**ZU BEARBEITENDE AUFGABEN:**
A. Beantworten Sie anhand der Predigt über Römer 12,17–21 folgende Fragen:
(i) In welcher Kirche wurde die Predigt gehalten?
(ii) Worauf gründet Luthers reformatorische Erkenntnis laut der Predigt nicht zuletzt?
(iii) Wohin war die in der Bibel überlieferte Abschrift des Römerbriefs vermutlich gerichtet?
B. Fassen Sie den Absatz der Predigt über Römer 12,17–21, der mit „Der Königsbrief des Paulus“ beginnt, als Stichpunktliste zusammen und bewahren Sie dabei seine wesentlichen Aussagen.
C. Setzen Sie die Predigt über Römer 12,17–21 im Anschluss an ihren letzten Satz fort.

**TEXTAUSZUG:**
------------

„IM GUTEN DEM BÖSEN DEN ABSCHIED GEBEN“
PREDIGT ÜBER RÖMER 12,17-21
GEHALTEN AM SONNTAG, DEN 15. JUNI 2008
(4. SONNTAG NACH TRINITATIS)
IN DER MATTHÄUSKIRCHE IN FREIBURG

15.06.2008
Liebe Gemeinde!
Wie immer man Weltliteratur definiert – die Briefe des Apostels Paulus gehören sicher dazu. Es mag, was die Verwendung der griechischen Sprache angeht, durchaus noch anspruchsvollere Literatur geben. Aber ohne literarischen Anspruch hat Paulus nicht geschrieben. Und in ihrer Wirkung durch zweitausend Jahre Geschichte kommt den Paulusbriefen allemal eine herausgehobene Bedeutung zu.

Bis heute sind wir mit Paulus nicht fertig. Theologisches Nachdenken im Rahmen des Christentums kommt ohne Paulus nicht aus. Luthers reformatorische Erkenntnis gründet nicht zuletzt auf der Lektüre der Paulusbriefe. Bis heute können seine Texte unseren Glauben Impulse geben. Ihn anregen und zugleich in Frage stellen.

Der Königsbrief des Paulus ist der Römerbrief. Er kursierte schon zu seinen Lebzeiten in zahlreichen Abschriften. Die uns in der Bibel überlieferte ist vermutlich eine von Paulus selber autorisierte Abschrift, die nicht nach Rom, sondern nach Ephesus gerichtet war. Aus den Grüßen am Ende lässt sich das schließen. Mag Rom der erste Adressat gewesen sein - dieser Brief ist doch an die Christenheit überhaupt gerichtet gewesen. Und als solcher ist er auch in dieser Predigt wieder Gegenstand des Nachdenkens.

Der Römerbrief war gewissermaßen die erste christliche Dogmatik. Paulus, der Theologe stellt sein theologisches Programm vor. Und dieses Programm heißt: Grenzüberschreitung! Paulus ließ sich von Grenzen faszinieren. Und was noch wichtiger ist: Paulus ließ sich von Grenzen nicht aufhalten.

------------

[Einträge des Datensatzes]
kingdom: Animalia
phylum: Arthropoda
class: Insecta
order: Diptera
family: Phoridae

------------

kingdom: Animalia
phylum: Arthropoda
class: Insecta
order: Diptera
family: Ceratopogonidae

------------

**LÖSUNGEN DER AUFGABEN:**
A.
(i) In der Matthäuskirche in Freiburg.
(ii) Auf der Lektüre der Paulusbriefe.
(iii) Nach Ephesus.

B.
- Der Römerbrief ist der Königsbrief des Paulus.
- Er kursierte bereits zu Lebzeiten des Paulus in zahlreichen Abschriften.
- Die in der Bibel überlieferte Fassung ist vermutlich eine von Paulus selbst autorisierte Abschrift.
- Diese Abschrift war nicht nach Rom, sondern nach Ephesus gerichtet. Darauf lassen die Grüße am Ende schließen.
- Auch wenn Rom der erste Adressat gewesen sein mag, richtete sich der Brief an die Christenheit überhaupt.
- Als solcher ist er Gegenstand dieser Predigt.

C.
Schon sein Name weist ihn als Bürger zweier Welten aus. Saulus wurde er genannt, um die Verbindung mit seinem religiösen Herkunftsmilieu zum Ausdruck zu bringen. Der Name Paulus weist ihn als Bürger des römischen Reiches aus. Die vorfindlichen Welten werden Paulus regelmäßig sehr schnell zu klein. Seine jüdische Welt öffnet er hin zu einem Verständnis, der auch Nichtjuden den Zugang zum Gottesglauben ermöglicht. Von Kleinasien zieht es ihn bald schon weiter nach Westen. Nach Griechenland zuerst. Dann nach Rom. Und von dort nimmt er Spanien in den Blick.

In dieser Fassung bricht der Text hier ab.